Hoje é domingo, o dia nasceu claro e quente, repleto de memórias de outros tempos. Talvés tenham sido despertadas pelo cheiro do rio, ali mesmo em baixo, quando abri a janela do meu quarto ou porque é o dia em que a família se reune habitualmente.
Como noutros tempos...
Despertaríamos cedo e a azáfama da minha mãe na cozinha a embalar sandes, fruta, refrescos e a preparar o pequeno almoço, era interrompida apenas para nos beijar na façe e ao meu pai nos lábios, carinhosamente mas de fugida, havia tanto a fazer...
Era dia de praia. O dia de ontem, sábado, também o era mas o meu pai andaria ocupado nas suas pescarias e pouca companhia nos fazia. Íamos para a barra do rio Kuanza ou para a solitária praia de Cabo Ledo, situados no parque natural do Kuanza, a vários quilómetros de Luanda.

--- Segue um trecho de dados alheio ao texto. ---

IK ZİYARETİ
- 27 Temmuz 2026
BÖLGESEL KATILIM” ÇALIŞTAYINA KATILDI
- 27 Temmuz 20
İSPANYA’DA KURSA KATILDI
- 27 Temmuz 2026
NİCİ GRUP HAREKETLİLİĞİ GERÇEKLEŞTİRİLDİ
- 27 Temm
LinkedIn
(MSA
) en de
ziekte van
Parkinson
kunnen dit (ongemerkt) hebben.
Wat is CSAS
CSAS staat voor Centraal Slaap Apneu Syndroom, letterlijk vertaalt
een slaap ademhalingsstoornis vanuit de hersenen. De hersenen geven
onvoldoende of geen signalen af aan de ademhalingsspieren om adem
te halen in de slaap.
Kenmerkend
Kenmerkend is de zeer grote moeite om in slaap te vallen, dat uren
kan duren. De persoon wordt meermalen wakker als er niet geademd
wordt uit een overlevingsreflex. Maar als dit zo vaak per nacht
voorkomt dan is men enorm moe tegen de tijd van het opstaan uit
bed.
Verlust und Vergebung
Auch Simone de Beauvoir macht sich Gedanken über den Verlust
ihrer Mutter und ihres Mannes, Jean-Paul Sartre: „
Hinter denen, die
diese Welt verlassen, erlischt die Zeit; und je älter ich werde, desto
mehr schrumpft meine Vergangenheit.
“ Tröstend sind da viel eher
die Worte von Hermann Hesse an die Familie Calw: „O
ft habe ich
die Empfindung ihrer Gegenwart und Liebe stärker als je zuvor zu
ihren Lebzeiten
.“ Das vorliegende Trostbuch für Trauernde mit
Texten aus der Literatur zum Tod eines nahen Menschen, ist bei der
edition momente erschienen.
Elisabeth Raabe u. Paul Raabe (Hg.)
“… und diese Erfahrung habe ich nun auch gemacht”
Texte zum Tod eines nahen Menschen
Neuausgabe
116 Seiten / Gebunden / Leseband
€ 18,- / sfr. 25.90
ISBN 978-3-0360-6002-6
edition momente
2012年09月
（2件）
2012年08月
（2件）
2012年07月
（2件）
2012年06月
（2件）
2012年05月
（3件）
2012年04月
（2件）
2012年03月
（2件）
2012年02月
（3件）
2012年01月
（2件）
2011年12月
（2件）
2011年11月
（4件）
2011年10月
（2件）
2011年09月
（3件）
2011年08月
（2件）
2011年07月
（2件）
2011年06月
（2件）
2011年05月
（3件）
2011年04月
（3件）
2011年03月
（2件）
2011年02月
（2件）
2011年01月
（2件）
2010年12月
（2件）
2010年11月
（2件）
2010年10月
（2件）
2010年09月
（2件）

Hoje domingo o dia seria diferente. Disfrutaríamos da praia da Ilha de Luanda, do seu sol e calmaria, da companhia dos amigos, dos jogos de bola na areia branca e quente.
As ondas seriam altas e eu, sempre destemida e louca pelo mar de àguas frias, estaria lá no topo, feliz de olhos fechados, deitada de costas, para depois os abrir e encher de azul celeste os meus neurónios e sentir nos lábios o sal daquelas àguas.
Despertava com os chamados da minha mãe a pedir que saísse da àgua ou porque se assustava com esta criança destemida ou apenas para irmos comer alguma coisa.
A minha irmã, muito mais nova que eu, sempre distante e fechada, abria-se em sorrisos desdentados quando lhe pegava na mão e íamos caminhar um pouco na areia à procura de tesouros, prometia-lhe eu.
Descobriamos deslumbradas em cada ressalto do mar, debaixo da espuma das ondas, conchas e búzios, estrelas do mar, mas eu não gostava de as levar comigo por preferir vê-las ali, enquadradas.
O sol queimava-nos as costas, a maresia invadia-nos os sentidos, a areia fazia música em cada passo dado.
Éramos felizes, estávamos todos juntos naqueles dias em particular, na cidade que me tomou o coração para sempre.
As minhas memórias e muitas fotos que o meu pai guarda na sua casa, são o que me resta desses tempos.
São o meu canto particular paradisíaco para onde fujo aos domingos de manhã, seja inverno ou verão, e que me fazem engolir em seco, a pressão na garganta é muita, a vontade dos olhos é deixar cair as lágrimas, mas os sorrisos bailam distraídos quando me lembro das sandes e das laranjadas, dos gritos divertidos da minha mãe quando o meu pai lhe atirava com a bola cheia de areia, e a minha irmã, ainda muito pequena, que vacilava ao caminhar com os caracóis loiros ao vento, e o mar... aquele mar.
Olho para eles todos e bebo-lhes as feições, uma a uma, e penso que nunca serão tão meus como foram outrora, naqueles domingos de praia, completamente perfeitos, há muitos mesmo muitos anos.
4 comentários:
A vida não recua nem se retarda no ontem....
Que estranha forma de vida...a que se fixa na nostalgia do pretérito dos dias.....
Obrigado pelo comentário....a pureza não existe...!!!
Não é uma fixação é talvés um recuo estratégico recorrer à nostalgia.
A pureza existe but not today...
Obrigada pelo seu comentário
Nunca estive em Angola... Mas este retrato dos domingos fêz-me viajar no tempo.... e reencontrar os meus retratos dos domingos!!!!
Fernando: ainda bem que te ajudei nesse processo de viajar no tempo ao encontro das menórias felizes.